━━━ MATERIAL SHOWN ━━━

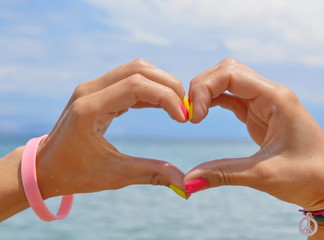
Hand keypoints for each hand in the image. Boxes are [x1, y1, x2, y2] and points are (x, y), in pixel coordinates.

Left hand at [36, 59, 187, 198]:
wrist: (45, 168)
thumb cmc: (74, 173)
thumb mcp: (114, 175)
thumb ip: (152, 173)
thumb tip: (185, 183)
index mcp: (89, 108)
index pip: (136, 85)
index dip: (166, 97)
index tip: (183, 118)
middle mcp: (89, 90)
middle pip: (138, 69)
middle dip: (168, 85)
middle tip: (184, 110)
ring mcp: (92, 87)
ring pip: (135, 70)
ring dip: (160, 84)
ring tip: (176, 107)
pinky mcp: (96, 91)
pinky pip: (128, 80)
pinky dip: (149, 89)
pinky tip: (161, 105)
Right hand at [185, 58, 323, 210]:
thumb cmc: (309, 177)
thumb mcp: (263, 175)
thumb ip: (222, 174)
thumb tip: (187, 183)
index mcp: (275, 98)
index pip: (230, 73)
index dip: (204, 89)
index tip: (194, 119)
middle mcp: (270, 94)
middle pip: (227, 70)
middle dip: (202, 86)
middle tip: (190, 114)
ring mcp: (265, 103)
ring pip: (228, 82)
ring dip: (206, 93)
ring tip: (193, 116)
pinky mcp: (259, 115)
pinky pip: (231, 99)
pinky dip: (213, 103)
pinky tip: (202, 116)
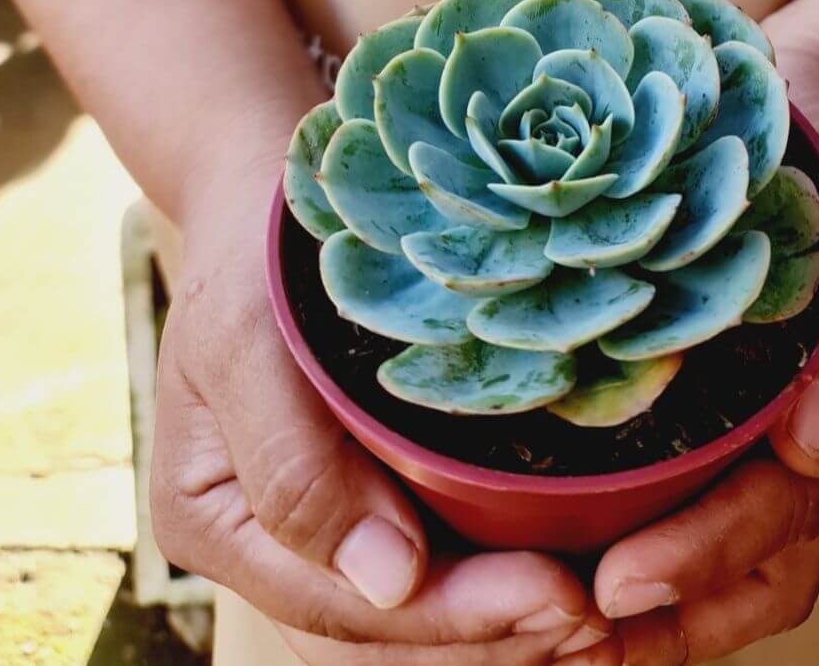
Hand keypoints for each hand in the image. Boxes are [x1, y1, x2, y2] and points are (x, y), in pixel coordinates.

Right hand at [150, 156, 608, 664]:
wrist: (276, 196)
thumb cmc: (255, 254)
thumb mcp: (246, 338)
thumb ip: (292, 467)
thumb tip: (388, 582)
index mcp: (218, 519)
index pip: (336, 608)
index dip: (449, 619)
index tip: (557, 595)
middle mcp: (271, 539)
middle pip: (381, 631)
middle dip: (489, 638)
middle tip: (596, 618)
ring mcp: (326, 517)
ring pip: (414, 616)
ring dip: (504, 628)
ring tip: (600, 613)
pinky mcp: (377, 488)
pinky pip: (438, 563)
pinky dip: (501, 581)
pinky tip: (575, 567)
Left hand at [557, 41, 818, 664]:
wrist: (811, 101)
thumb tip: (814, 441)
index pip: (778, 523)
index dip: (704, 565)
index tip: (616, 587)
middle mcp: (792, 432)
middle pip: (750, 571)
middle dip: (667, 618)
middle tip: (565, 640)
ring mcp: (752, 421)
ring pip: (720, 556)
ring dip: (645, 609)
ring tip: (549, 631)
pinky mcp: (702, 395)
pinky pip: (674, 489)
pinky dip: (622, 536)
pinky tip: (545, 545)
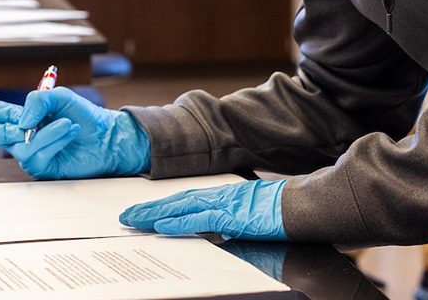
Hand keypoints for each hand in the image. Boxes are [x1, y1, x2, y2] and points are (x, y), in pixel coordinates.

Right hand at [0, 86, 149, 178]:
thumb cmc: (83, 115)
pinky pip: (37, 156)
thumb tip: (21, 123)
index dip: (1, 112)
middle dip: (4, 130)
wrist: (107, 135)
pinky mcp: (42, 168)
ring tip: (68, 124)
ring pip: (19, 146)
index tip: (22, 110)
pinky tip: (70, 133)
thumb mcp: (61, 97)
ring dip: (46, 133)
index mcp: (21, 115)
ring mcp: (29, 153)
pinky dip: (55, 141)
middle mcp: (20, 135)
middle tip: (25, 126)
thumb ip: (38, 100)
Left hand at [119, 179, 287, 240]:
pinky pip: (201, 219)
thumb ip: (229, 220)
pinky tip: (162, 227)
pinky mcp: (232, 216)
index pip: (184, 200)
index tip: (141, 212)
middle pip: (176, 201)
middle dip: (149, 208)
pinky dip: (180, 222)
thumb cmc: (280, 210)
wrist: (301, 204)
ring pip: (182, 207)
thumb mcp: (248, 214)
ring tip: (134, 220)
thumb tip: (216, 231)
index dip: (161, 205)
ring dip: (155, 213)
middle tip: (125, 217)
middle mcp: (219, 195)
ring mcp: (225, 204)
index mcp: (222, 195)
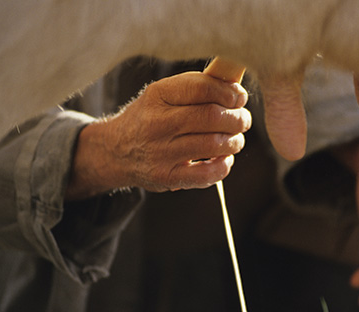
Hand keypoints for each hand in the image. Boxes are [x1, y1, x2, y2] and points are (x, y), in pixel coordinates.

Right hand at [66, 71, 250, 198]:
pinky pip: (207, 175)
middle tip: (243, 119)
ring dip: (235, 141)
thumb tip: (237, 86)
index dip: (228, 93)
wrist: (115, 151)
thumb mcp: (163, 94)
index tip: (239, 98)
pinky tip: (224, 158)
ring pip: (214, 145)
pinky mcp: (166, 178)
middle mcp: (156, 124)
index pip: (201, 88)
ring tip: (235, 138)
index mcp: (157, 96)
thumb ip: (197, 87)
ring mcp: (160, 153)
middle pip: (212, 117)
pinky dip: (224, 166)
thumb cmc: (149, 118)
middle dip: (237, 118)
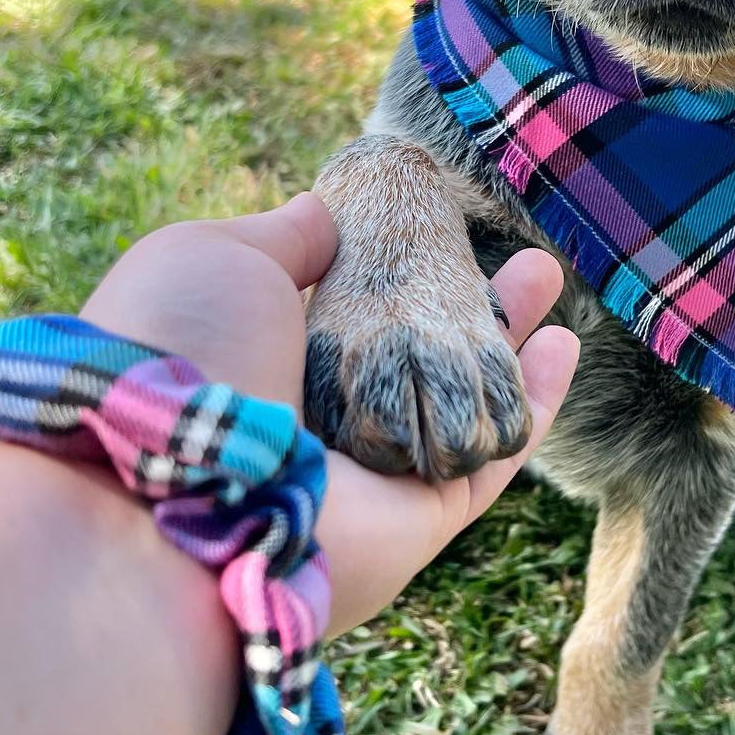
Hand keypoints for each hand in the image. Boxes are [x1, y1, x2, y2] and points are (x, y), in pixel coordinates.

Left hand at [81, 193, 577, 631]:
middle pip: (414, 360)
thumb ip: (282, 238)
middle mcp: (317, 430)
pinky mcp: (418, 523)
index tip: (439, 229)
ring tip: (548, 277)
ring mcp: (370, 480)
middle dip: (468, 305)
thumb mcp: (214, 259)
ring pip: (460, 402)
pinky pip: (489, 458)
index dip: (397, 275)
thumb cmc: (177, 358)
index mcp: (261, 368)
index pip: (347, 320)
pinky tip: (560, 344)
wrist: (174, 483)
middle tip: (519, 257)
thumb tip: (324, 212)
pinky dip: (532, 403)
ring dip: (509, 342)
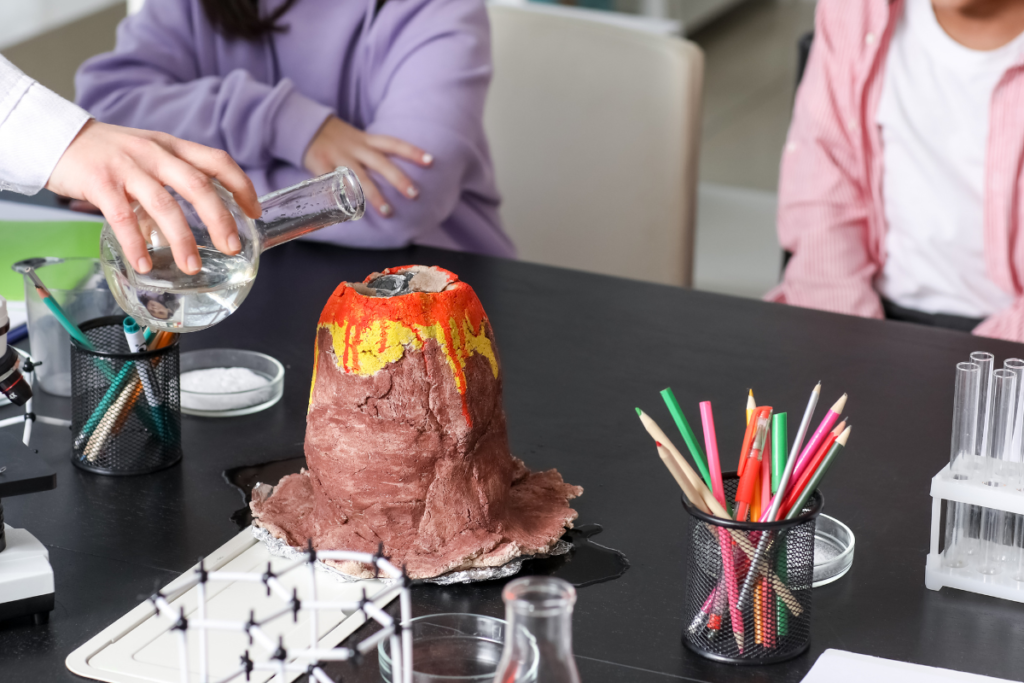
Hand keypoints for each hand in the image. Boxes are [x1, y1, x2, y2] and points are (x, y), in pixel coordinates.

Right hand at [46, 120, 260, 274]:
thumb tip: (206, 211)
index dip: (241, 185)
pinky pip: (122, 217)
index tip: (254, 212)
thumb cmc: (108, 153)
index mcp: (171, 147)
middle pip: (197, 185)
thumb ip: (176, 175)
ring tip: (192, 266)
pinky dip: (136, 244)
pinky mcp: (100, 182)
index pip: (217, 161)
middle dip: (219, 219)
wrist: (56, 137)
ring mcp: (127, 167)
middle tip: (232, 247)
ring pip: (164, 205)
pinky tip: (145, 264)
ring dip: (182, 240)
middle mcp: (154, 154)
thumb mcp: (150, 152)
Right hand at [303, 116, 431, 217]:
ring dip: (374, 196)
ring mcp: (337, 157)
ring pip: (359, 178)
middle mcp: (355, 148)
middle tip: (415, 194)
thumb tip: (400, 175)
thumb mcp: (358, 140)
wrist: (305, 127)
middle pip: (380, 163)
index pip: (393, 143)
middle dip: (398, 178)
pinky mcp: (319, 165)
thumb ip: (375, 154)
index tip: (431, 161)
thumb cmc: (338, 139)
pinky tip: (350, 214)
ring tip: (388, 213)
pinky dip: (340, 199)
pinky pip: (331, 184)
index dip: (412, 151)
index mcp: (366, 141)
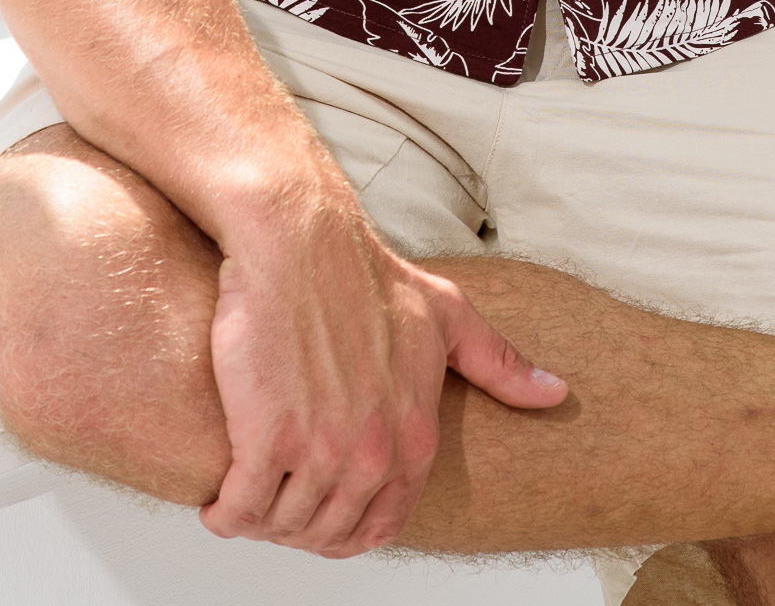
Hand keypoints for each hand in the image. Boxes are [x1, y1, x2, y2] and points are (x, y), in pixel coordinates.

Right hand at [200, 161, 566, 556]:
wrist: (301, 239)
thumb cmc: (363, 272)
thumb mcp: (446, 316)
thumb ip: (499, 363)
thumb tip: (555, 393)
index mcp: (415, 435)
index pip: (382, 526)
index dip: (346, 530)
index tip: (320, 513)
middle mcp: (374, 453)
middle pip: (327, 535)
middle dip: (298, 532)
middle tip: (275, 508)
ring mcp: (320, 449)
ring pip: (283, 527)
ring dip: (260, 524)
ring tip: (244, 502)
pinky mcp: (266, 438)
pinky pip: (242, 508)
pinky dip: (226, 513)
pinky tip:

━━━

WORK REQUEST —
Return each line above where the word "Right" shows up.

WORKED SOLUTION —
Right hand at [185, 58, 323, 210]:
Right hand at [150, 156, 608, 664]:
Right hand at [0, 86, 149, 178]:
Right hand at [66, 71, 250, 198]:
Right hand at [46, 120, 260, 274]:
Right hand at [303, 116, 431, 217]:
Right hand at [200, 161, 566, 556]:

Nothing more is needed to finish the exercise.